Hi, I am just now running across your post, but I got an old hearthstone stove off craigslist in the spring too.  I have the pdf for the manual for the hearthstone II, but I don't think it would quite work for yours.  If you think it will, I can email it to you.  HOwever, if you go to the hearthstone website and send an email, the guy there will send you the pdf for your stove manual.  They also still sell parts (gaskets etc) for most of the old stoves.  Good luck!  I'm not going to be able to use mine, I think I need an insert instead, so I'll probably be selling it, but it's a shame, I like the look and feel of the soapstone stoves.  Good luck!


----------



## frwinks (Nov 17, 2008)

nice score on a nice stove...  :coolsmile: from the pic it looks like our HII though?  Is there an ID tag on the back?
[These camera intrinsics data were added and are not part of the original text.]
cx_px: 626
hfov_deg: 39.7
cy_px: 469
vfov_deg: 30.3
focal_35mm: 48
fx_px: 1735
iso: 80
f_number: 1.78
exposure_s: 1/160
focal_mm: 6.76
I thought HI had split front doors??  
in any case:
the HI was rated for 100kbtu/hr and up to 18hrs of heat time.  86% combustion efficiency, and 4.5cuft. firebox
the HII was rated for 44Kbtu/hr and up to 10hrs of heat time on wood and 12hr on coal. 86% combustion efficiency, and 2cuft.of wood/30lbs coal firebox.
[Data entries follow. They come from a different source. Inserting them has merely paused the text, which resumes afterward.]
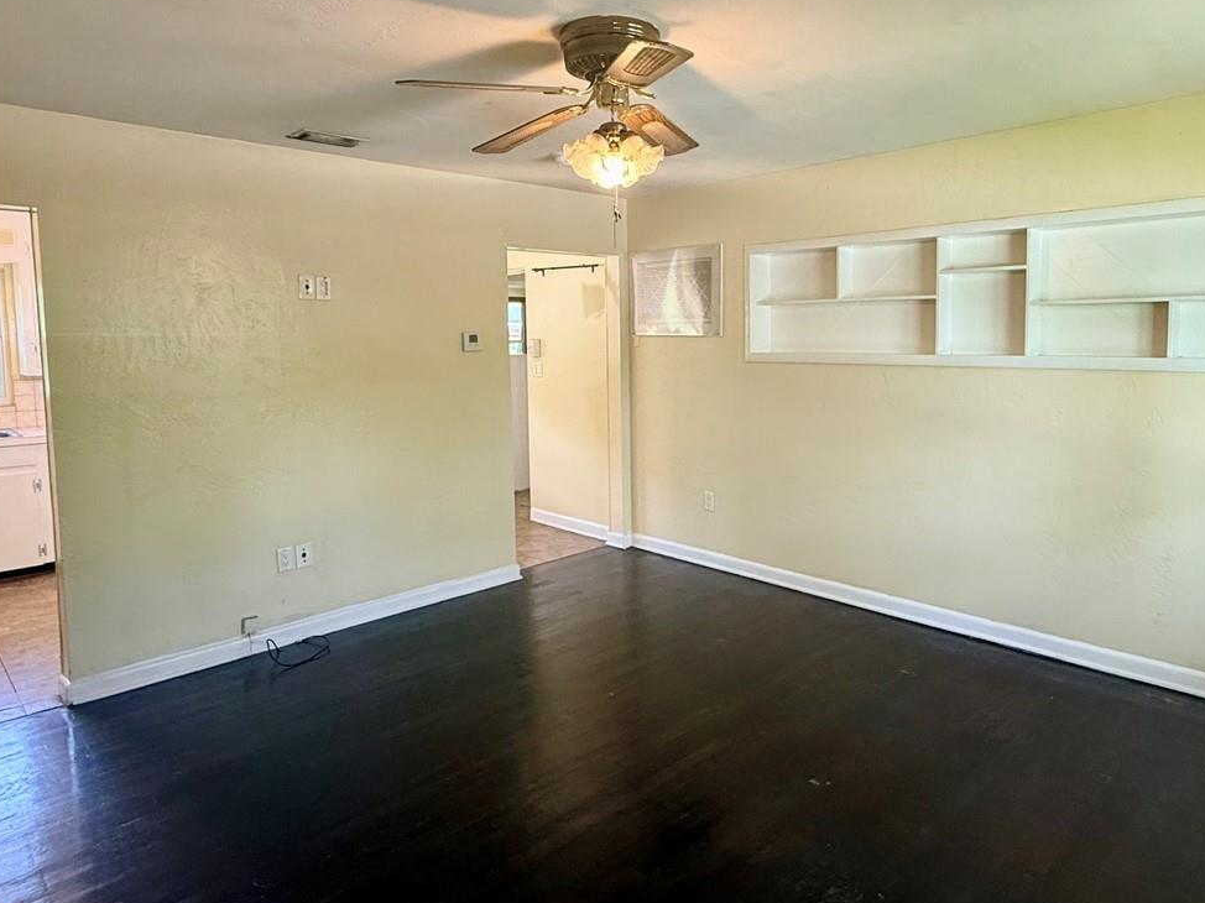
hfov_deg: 73.6
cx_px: 677
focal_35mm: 23
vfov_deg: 58.6
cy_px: 387
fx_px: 800
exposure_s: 1/60
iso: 160
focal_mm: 2.22
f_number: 2.2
PM me your email addy, I'll send you the manual  ;-)


----------



## Beanscoot (Nov 19, 2008)

Yep it's a Hearthstone II.  I installed a used one in my house this fall and I'm very pleased with it.  I did have to replace all of the iron and steel innards though.  Luckily I was able to make some steel parts at work.

I had heard that the Hearthstone I was a big stove, but didn't realize how much of a monster it was.  More than twice the heat output and firebox size of the Hearthstone II!


----------